In Fe2CrAl, it is observed that there is a presence of CGP regime in the low temperature regime (below TC). This regime increases with increasing Mn-substitution. For Fe2CrAl, the value of β is 0.273, which does not belong to any universality class. With increment in Mn content, the value of β increases and approaches ordered 3D Heisenberg model, as found for Fe1.25Mn0.75CrAl (β = 0.347). Physically, β represents the growth of spontaneous magnetization below TC, i.e., smaller value indicates faster growth. In the present case, the value of β is smaller for the parent alloy as compared to Fe1.25Mn0.75CrAl, implying that the growth of MS is faster in the former alloy. With Mn substitution, the rate of growth decreases near TC, which is a consequence of increased CGP region. However, the obtained values of β (= 0.273) for Fe2CrAl in our case does not match well with the earlier reported value of β (= 0.42) for the same alloy35. This discrepancy in the obtained value of β can arise due to presence of short-range correlations (in CGP) below TC in our case and has not been reported in the latter case.

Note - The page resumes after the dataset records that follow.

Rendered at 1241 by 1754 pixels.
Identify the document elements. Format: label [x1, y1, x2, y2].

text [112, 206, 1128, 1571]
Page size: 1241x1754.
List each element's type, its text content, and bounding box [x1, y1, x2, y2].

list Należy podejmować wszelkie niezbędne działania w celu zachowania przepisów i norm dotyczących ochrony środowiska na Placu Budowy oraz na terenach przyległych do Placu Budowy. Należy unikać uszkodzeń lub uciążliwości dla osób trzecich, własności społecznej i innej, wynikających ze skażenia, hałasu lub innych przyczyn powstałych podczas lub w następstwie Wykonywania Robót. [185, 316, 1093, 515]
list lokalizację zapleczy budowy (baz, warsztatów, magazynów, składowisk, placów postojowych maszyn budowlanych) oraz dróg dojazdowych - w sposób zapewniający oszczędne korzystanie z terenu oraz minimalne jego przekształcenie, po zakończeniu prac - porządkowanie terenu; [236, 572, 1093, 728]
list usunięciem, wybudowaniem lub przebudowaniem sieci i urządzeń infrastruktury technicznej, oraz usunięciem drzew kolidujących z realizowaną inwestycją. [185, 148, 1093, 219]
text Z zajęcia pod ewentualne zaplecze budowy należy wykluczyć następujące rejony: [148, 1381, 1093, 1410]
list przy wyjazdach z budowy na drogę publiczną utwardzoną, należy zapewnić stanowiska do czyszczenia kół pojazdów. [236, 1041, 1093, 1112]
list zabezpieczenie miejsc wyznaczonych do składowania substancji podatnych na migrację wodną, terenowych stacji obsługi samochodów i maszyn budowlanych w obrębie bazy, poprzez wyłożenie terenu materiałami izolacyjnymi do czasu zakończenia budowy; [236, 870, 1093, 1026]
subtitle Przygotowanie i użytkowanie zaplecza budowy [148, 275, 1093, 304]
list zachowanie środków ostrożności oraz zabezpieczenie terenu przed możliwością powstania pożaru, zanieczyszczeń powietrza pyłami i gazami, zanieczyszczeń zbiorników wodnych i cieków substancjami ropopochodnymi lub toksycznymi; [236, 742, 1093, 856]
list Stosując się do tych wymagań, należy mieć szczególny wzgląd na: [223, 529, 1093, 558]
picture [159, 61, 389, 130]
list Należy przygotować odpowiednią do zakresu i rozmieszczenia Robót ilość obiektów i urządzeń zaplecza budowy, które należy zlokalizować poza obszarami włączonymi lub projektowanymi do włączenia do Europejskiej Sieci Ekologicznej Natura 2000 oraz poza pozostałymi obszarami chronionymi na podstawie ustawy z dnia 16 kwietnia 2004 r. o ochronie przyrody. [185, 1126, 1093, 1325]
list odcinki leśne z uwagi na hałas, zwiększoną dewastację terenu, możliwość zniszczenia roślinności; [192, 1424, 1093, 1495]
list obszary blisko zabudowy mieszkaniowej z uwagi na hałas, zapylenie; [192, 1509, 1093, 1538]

Hence, it can be said that critical exponents for disordered ferromagnetic systems is not in accordance with any conventional universality classes. Both γ and β are affected due to the presence of GP and CGP, respectively. The unconventional behaviour of critical exponents is not unusual and has also been observed in various alloys as well as oxides. For example, a large value of β (= 0.43) is found due to phase segregation in La1−xSrxCoO3 compound36. Similarly, Gd80Au20 exhibits unconventional exponents β = 0.44 and γ = 1.29, which arises due to spin dilution on non-magnetic ion substitution37. Interestingly, due to presence of GP in La0.79Ca0.21MnO3, larger values of γ and δ are observed21. Similarly, in the case of Co2TiGe γ and δ deviate from the 3D Heisenberg model16. The obtained values of these exponents (listed in Table 1) reflect the presence of sizable critical spin fluctuations. This is observed due to the existence of magnetic inhomogeneity in the alloy. Thus, our results imply that critical phenomenon in Fe2-xMnxCrAl cannot be described based on the existing universal class models.

Conclusion

The influence of CGP and GP on the critical exponents near the PM-FM phase transition of Fe2-xMnxCrAl (0 ≤ x < 1) has been investigated. Each alloy exhibits a SOPT. The obtained critical exponents from different methods match well with each other. For Fe2CrAl, the estimated value of β is smaller than in the ordered 3D Heisenberg model, whereas γ is found to be near to this model. Along the series, both exponents β and γ show an increasing trend. For all alloys, the temperature dependences of γeff and βeff resemble disordered ferromagnets, signifying the effect of anti-site disorder. This disorder induces Griffiths phase-like properties above TC, which is reflected by the unconventionally larger values of γ and δ. Additionally, the observed trend in β can be attributed to increment in CGP regime due to Mn-substitution. Our study will be helpful to comprehend the effect of inhomogeneous magnetic phases (above and below TC) on the critical behaviour of weak ferromagnetic Heusler alloys.

Methods

The series of alloys, Fe2-xMnxCrAl (x = 0, 0.25, 0.5, and 0.75) are the same as those reported in Ref.23. Structural characterization of these alloys has been already reported in Ref.23. From that study, we have concluded the existence of anti-site disorder in all studied alloys. Also, an increment in anti-site disorder with Mn content was also noted. Additionally, in Ref.38, morphological and compositional analysis of all these alloys has been carried out. It confirms the homogenous distribution of all elements in the respective alloys, which also indicates that the disorder is evenly distributed. Magnetic field (H) dependent magnetization (M) measurements have been done using Magnetic Property Measurement System (MPMS), Quantum Design, U.S.A. Rectangular shaped samples are used to obtain the M-H isotherms. The isotherms are collected in a close temperature interval (~ 1 K). Each isotherm is measured after cooling the sample from room temperature (and removal of the remanent magnetic field) to the measurement temperature. Before recording each isotherm, 10 min wait time has been given for proper stabilization of temperature.